Dopo il colpo di stato del 24 maggio 2021 Bamako fatica a onorare i suoi impegni e a far quadrare i conti. Quando, tra gennaio e luglio del 2022, la Comunità economica degli stati dell’Africa occidentale (Cédéao/Ecowas) gli ha imposto pesanti sanzioni, il nuovo regime non ha rispettato dei pagamenti.

Dopo la revoca delle sanzioni, il Mali ha riacquistato una certa flessibilità, ma la situazione illustra le difficoltà che gli stati del Sahel devono affrontare dopo la lunga serie di golpe degli ultimi anni. Senza considerare che già prima dei cambi di regime Mali, Burkina Faso e Niger erano tra i paesi più poveri del mondo: il loro reddito pro capite era nettamente inferiore alla media dell’Africa subsahariana.

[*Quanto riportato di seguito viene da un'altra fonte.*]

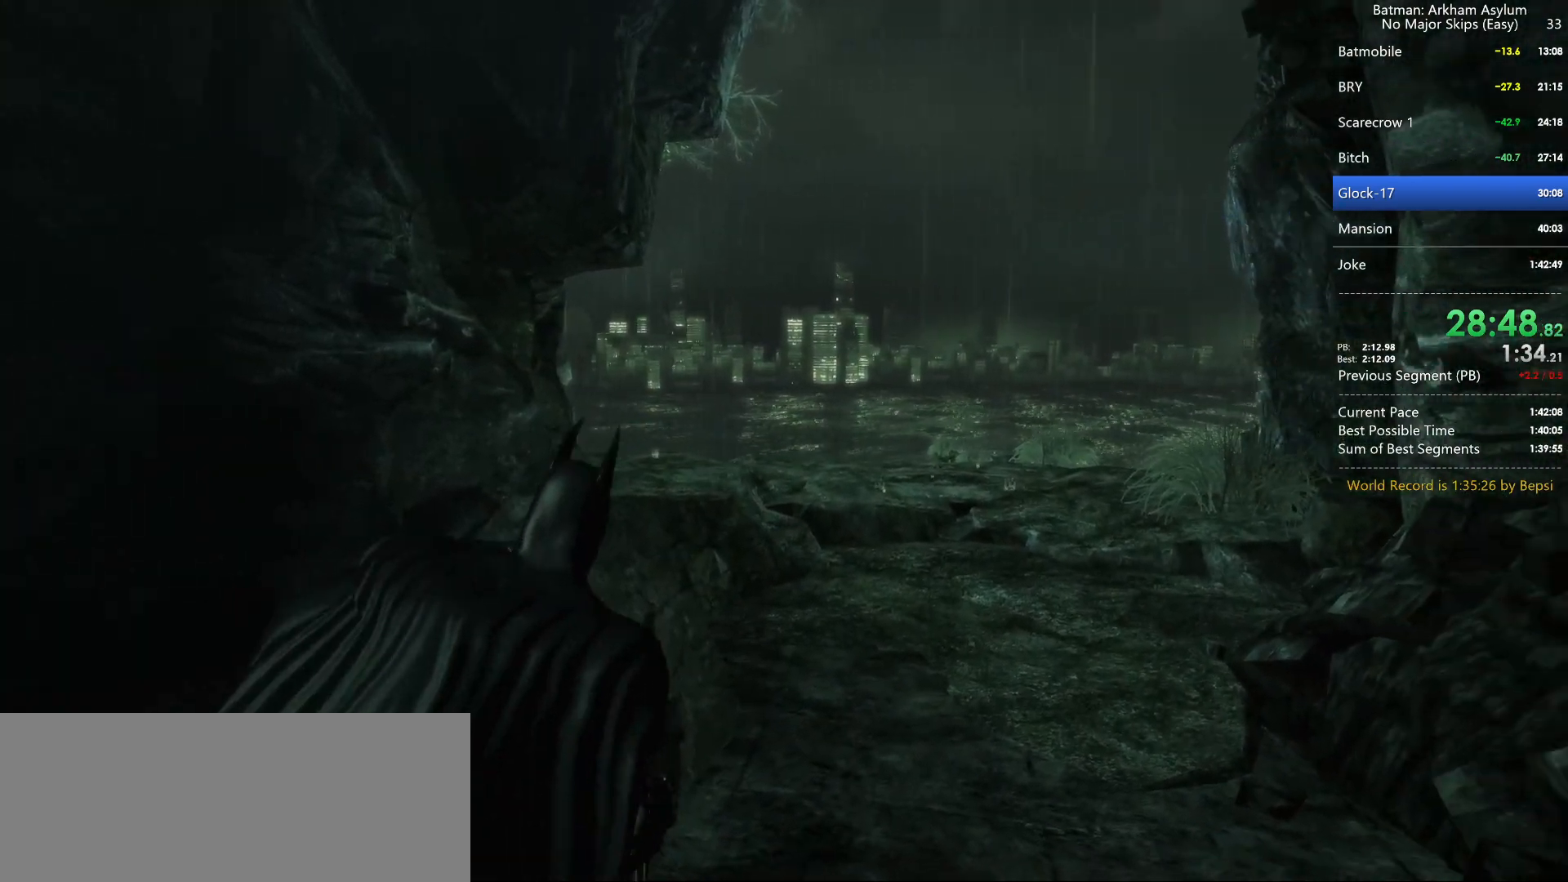
{"keys": ["circle"], "mouse": [], "events": [[17, "circle", "down"], [67, "circle", "up"], [167, "circle", "down"], [233, "circle", "up"], [333, "circle", "down"], [383, "circle", "up"], [500, "circle", "down"]]}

Secondo i dati della Banca mondiale, questa tendenza si è accentuata. In Burkina Faso la debole crescita nel 2022 e l’inflazione elevata (al 14,1 per cento) hanno spinto altre 1,5 milioni di persone in condizioni di povertà estrema. Un fenomeno simile si osserva in Mali, dove gli abitanti che vivono in condizioni di povertà estrema erano il 19,1 per cento nel 2022, contro il 15,9 per cento nel 2021. In Niger, prima del colpo di stato di luglio, la Banca mondiale prevedeva un calo della povertà. Ma ora l’organizzazione stima che il 44,1 per cento degli abitanti, cioè 700mila persone, viva nell’indigenza. Il paese, per cui si prevedeva una crescita a due cifre nel 2024 grazie soprattutto alla messa in funzione di un oleodotto verso il Benin, vede sfumare le prospettive di sviluppo, perché il futuro di quell’infrastruttura è incerto. Di conseguenza, le previsioni di crescita nigerine per il 2024 sono state riviste al ribasso: dal 12,8 per cento al 4 per cento.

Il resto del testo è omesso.